- Task -
Your task is to reproduce the entries below word for word.

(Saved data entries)
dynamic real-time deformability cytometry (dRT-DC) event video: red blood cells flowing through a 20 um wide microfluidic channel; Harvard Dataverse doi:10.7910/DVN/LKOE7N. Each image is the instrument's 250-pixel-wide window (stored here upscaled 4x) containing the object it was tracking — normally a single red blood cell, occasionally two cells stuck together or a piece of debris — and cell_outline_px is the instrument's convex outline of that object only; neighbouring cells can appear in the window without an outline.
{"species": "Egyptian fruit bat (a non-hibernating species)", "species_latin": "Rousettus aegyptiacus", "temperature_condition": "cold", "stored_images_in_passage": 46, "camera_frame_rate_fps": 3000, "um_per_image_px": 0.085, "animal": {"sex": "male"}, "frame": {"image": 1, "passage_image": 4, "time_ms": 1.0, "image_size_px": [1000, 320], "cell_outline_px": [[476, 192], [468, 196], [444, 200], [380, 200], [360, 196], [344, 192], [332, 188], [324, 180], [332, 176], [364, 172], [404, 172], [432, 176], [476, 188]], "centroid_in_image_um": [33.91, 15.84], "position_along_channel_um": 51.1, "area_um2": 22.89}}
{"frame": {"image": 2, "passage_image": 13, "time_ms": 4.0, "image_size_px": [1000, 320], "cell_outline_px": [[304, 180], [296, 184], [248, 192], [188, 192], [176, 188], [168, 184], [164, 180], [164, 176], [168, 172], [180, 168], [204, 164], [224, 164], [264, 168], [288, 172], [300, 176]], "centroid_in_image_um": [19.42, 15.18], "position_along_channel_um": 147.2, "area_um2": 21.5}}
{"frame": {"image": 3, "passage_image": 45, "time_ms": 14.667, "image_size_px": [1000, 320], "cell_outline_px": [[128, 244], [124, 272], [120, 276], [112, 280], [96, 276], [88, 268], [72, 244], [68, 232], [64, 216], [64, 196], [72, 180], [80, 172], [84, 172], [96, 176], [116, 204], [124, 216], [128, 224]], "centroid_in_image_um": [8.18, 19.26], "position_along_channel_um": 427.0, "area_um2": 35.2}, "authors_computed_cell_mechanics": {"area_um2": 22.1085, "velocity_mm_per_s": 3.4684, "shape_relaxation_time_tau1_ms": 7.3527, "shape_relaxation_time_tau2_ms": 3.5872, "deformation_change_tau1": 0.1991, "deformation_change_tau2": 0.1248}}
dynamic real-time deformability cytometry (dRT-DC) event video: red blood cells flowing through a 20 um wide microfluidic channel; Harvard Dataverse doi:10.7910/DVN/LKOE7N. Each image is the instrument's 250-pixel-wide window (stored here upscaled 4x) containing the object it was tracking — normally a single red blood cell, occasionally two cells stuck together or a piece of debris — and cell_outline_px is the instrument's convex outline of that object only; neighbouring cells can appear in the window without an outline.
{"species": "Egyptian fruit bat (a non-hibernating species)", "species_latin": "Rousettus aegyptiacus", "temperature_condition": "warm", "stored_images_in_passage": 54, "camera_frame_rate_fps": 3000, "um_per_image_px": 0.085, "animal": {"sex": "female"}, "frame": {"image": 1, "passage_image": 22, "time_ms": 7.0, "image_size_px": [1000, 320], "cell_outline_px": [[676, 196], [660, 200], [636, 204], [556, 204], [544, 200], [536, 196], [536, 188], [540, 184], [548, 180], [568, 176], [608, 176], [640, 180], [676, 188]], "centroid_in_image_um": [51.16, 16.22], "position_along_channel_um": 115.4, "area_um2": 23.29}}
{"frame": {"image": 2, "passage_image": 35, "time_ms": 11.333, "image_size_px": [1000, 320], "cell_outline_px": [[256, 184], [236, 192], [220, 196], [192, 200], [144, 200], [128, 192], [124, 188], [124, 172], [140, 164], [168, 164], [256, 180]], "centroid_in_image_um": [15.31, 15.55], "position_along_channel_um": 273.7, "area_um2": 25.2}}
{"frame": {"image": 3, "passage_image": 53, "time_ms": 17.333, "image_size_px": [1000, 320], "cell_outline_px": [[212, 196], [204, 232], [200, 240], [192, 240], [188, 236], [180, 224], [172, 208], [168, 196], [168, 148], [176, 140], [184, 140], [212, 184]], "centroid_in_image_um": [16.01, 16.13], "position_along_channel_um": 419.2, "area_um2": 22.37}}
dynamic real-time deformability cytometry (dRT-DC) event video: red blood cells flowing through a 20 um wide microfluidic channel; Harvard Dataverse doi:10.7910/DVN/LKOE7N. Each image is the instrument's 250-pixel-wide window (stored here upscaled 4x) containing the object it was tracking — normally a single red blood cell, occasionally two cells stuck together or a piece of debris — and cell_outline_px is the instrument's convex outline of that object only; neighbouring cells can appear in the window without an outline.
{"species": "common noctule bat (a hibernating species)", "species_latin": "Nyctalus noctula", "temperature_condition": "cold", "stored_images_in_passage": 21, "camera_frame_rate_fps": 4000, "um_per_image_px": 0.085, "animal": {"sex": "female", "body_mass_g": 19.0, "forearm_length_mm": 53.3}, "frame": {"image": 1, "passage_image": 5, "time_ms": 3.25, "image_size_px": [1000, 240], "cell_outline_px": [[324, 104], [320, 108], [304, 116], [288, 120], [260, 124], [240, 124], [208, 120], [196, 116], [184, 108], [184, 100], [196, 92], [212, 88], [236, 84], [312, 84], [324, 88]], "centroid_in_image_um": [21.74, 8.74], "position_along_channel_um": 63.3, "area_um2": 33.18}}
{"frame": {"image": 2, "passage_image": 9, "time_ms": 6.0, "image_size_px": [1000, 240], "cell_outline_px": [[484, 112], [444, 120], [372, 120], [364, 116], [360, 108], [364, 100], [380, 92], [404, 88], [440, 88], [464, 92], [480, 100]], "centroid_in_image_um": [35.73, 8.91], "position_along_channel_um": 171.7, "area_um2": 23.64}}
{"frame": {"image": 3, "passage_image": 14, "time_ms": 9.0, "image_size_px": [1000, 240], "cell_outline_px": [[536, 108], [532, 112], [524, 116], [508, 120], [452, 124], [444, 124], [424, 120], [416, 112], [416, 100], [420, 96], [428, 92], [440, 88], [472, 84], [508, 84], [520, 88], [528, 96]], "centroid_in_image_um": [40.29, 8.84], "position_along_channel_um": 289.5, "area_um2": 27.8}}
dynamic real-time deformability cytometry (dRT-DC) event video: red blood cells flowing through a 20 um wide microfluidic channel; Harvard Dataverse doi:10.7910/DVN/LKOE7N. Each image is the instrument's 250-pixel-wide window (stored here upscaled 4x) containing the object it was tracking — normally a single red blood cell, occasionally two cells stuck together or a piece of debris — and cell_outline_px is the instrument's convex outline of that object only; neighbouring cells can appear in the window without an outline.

- Result below -
dynamic real-time deformability cytometry (dRT-DC) event video: red blood cells flowing through a 20 um wide microfluidic channel; Harvard Dataverse doi:10.7910/DVN/LKOE7N. Each image is the instrument's 250-pixel-wide window (stored here upscaled 4x) containing the object it was tracking — normally a single red blood cell, occasionally two cells stuck together or a piece of debris — and cell_outline_px is the instrument's convex outline of that object only; neighbouring cells can appear in the window without an outline.
{"species": "Egyptian fruit bat (a non-hibernating species)", "species_latin": "Rousettus aegyptiacus", "temperature_condition": "cold", "stored_images_in_passage": 46, "camera_frame_rate_fps": 3000, "um_per_image_px": 0.085, "animal": {"sex": "male"}, "frame": {"image": 1, "passage_image": 4, "time_ms": 1.0, "image_size_px": [1000, 320], "cell_outline_px": [[476, 192], [468, 196], [444, 200], [380, 200], [360, 196], [344, 192], [332, 188], [324, 180], [332, 176], [364, 172], [404, 172], [432, 176], [476, 188]], "centroid_in_image_um": [33.91, 15.84], "position_along_channel_um": 51.1, "area_um2": 22.89}}
{"frame": {"image": 2, "passage_image": 13, "time_ms": 4.0, "image_size_px": [1000, 320], "cell_outline_px": [[304, 180], [296, 184], [248, 192], [188, 192], [176, 188], [168, 184], [164, 180], [164, 176], [168, 172], [180, 168], [204, 164], [224, 164], [264, 168], [288, 172], [300, 176]], "centroid_in_image_um": [19.42, 15.18], "position_along_channel_um": 147.2, "area_um2": 21.5}}
{"frame": {"image": 3, "passage_image": 45, "time_ms": 14.667, "image_size_px": [1000, 320], "cell_outline_px": [[128, 244], [124, 272], [120, 276], [112, 280], [96, 276], [88, 268], [72, 244], [68, 232], [64, 216], [64, 196], [72, 180], [80, 172], [84, 172], [96, 176], [116, 204], [124, 216], [128, 224]], "centroid_in_image_um": [8.18, 19.26], "position_along_channel_um": 427.0, "area_um2": 35.2}, "authors_computed_cell_mechanics": {"area_um2": 22.1085, "velocity_mm_per_s": 3.4684, "shape_relaxation_time_tau1_ms": 7.3527, "shape_relaxation_time_tau2_ms": 3.5872, "deformation_change_tau1": 0.1991, "deformation_change_tau2": 0.1248}}
dynamic real-time deformability cytometry (dRT-DC) event video: red blood cells flowing through a 20 um wide microfluidic channel; Harvard Dataverse doi:10.7910/DVN/LKOE7N. Each image is the instrument's 250-pixel-wide window (stored here upscaled 4x) containing the object it was tracking — normally a single red blood cell, occasionally two cells stuck together or a piece of debris — and cell_outline_px is the instrument's convex outline of that object only; neighbouring cells can appear in the window without an outline.
{"species": "Egyptian fruit bat (a non-hibernating species)", "species_latin": "Rousettus aegyptiacus", "temperature_condition": "warm", "stored_images_in_passage": 54, "camera_frame_rate_fps": 3000, "um_per_image_px": 0.085, "animal": {"sex": "female"}, "frame": {"image": 1, "passage_image": 22, "time_ms": 7.0, "image_size_px": [1000, 320], "cell_outline_px": [[676, 196], [660, 200], [636, 204], [556, 204], [544, 200], [536, 196], [536, 188], [540, 184], [548, 180], [568, 176], [608, 176], [640, 180], [676, 188]], "centroid_in_image_um": [51.16, 16.22], "position_along_channel_um": 115.4, "area_um2": 23.29}}
{"frame": {"image": 2, "passage_image": 35, "time_ms": 11.333, "image_size_px": [1000, 320], "cell_outline_px": [[256, 184], [236, 192], [220, 196], [192, 200], [144, 200], [128, 192], [124, 188], [124, 172], [140, 164], [168, 164], [256, 180]], "centroid_in_image_um": [15.31, 15.55], "position_along_channel_um": 273.7, "area_um2": 25.2}}
{"frame": {"image": 3, "passage_image": 53, "time_ms": 17.333, "image_size_px": [1000, 320], "cell_outline_px": [[212, 196], [204, 232], [200, 240], [192, 240], [188, 236], [180, 224], [172, 208], [168, 196], [168, 148], [176, 140], [184, 140], [212, 184]], "centroid_in_image_um": [16.01, 16.13], "position_along_channel_um": 419.2, "area_um2": 22.37}}
dynamic real-time deformability cytometry (dRT-DC) event video: red blood cells flowing through a 20 um wide microfluidic channel; Harvard Dataverse doi:10.7910/DVN/LKOE7N. Each image is the instrument's 250-pixel-wide window (stored here upscaled 4x) containing the object it was tracking — normally a single red blood cell, occasionally two cells stuck together or a piece of debris — and cell_outline_px is the instrument's convex outline of that object only; neighbouring cells can appear in the window without an outline.
{"species": "common noctule bat (a hibernating species)", "species_latin": "Nyctalus noctula", "temperature_condition": "cold", "stored_images_in_passage": 21, "camera_frame_rate_fps": 4000, "um_per_image_px": 0.085, "animal": {"sex": "female", "body_mass_g": 19.0, "forearm_length_mm": 53.3}, "frame": {"image": 1, "passage_image": 5, "time_ms": 3.25, "image_size_px": [1000, 240], "cell_outline_px": [[324, 104], [320, 108], [304, 116], [288, 120], [260, 124], [240, 124], [208, 120], [196, 116], [184, 108], [184, 100], [196, 92], [212, 88], [236, 84], [312, 84], [324, 88]], "centroid_in_image_um": [21.74, 8.74], "position_along_channel_um": 63.3, "area_um2": 33.18}}
{"frame": {"image": 2, "passage_image": 9, "time_ms": 6.0, "image_size_px": [1000, 240], "cell_outline_px": [[484, 112], [444, 120], [372, 120], [364, 116], [360, 108], [364, 100], [380, 92], [404, 88], [440, 88], [464, 92], [480, 100]], "centroid_in_image_um": [35.73, 8.91], "position_along_channel_um": 171.7, "area_um2": 23.64}}
{"frame": {"image": 3, "passage_image": 14, "time_ms": 9.0, "image_size_px": [1000, 240], "cell_outline_px": [[536, 108], [532, 112], [524, 116], [508, 120], [452, 124], [444, 124], [424, 120], [416, 112], [416, 100], [420, 96], [428, 92], [440, 88], [472, 84], [508, 84], [520, 88], [528, 96]], "centroid_in_image_um": [40.29, 8.84], "position_along_channel_um": 289.5, "area_um2": 27.8}}
dynamic real-time deformability cytometry (dRT-DC) event video: red blood cells flowing through a 20 um wide microfluidic channel; Harvard Dataverse doi:10.7910/DVN/LKOE7N. Each image is the instrument's 250-pixel-wide window (stored here upscaled 4x) containing the object it was tracking — normally a single red blood cell, occasionally two cells stuck together or a piece of debris — and cell_outline_px is the instrument's convex outline of that object only; neighbouring cells can appear in the window without an outline.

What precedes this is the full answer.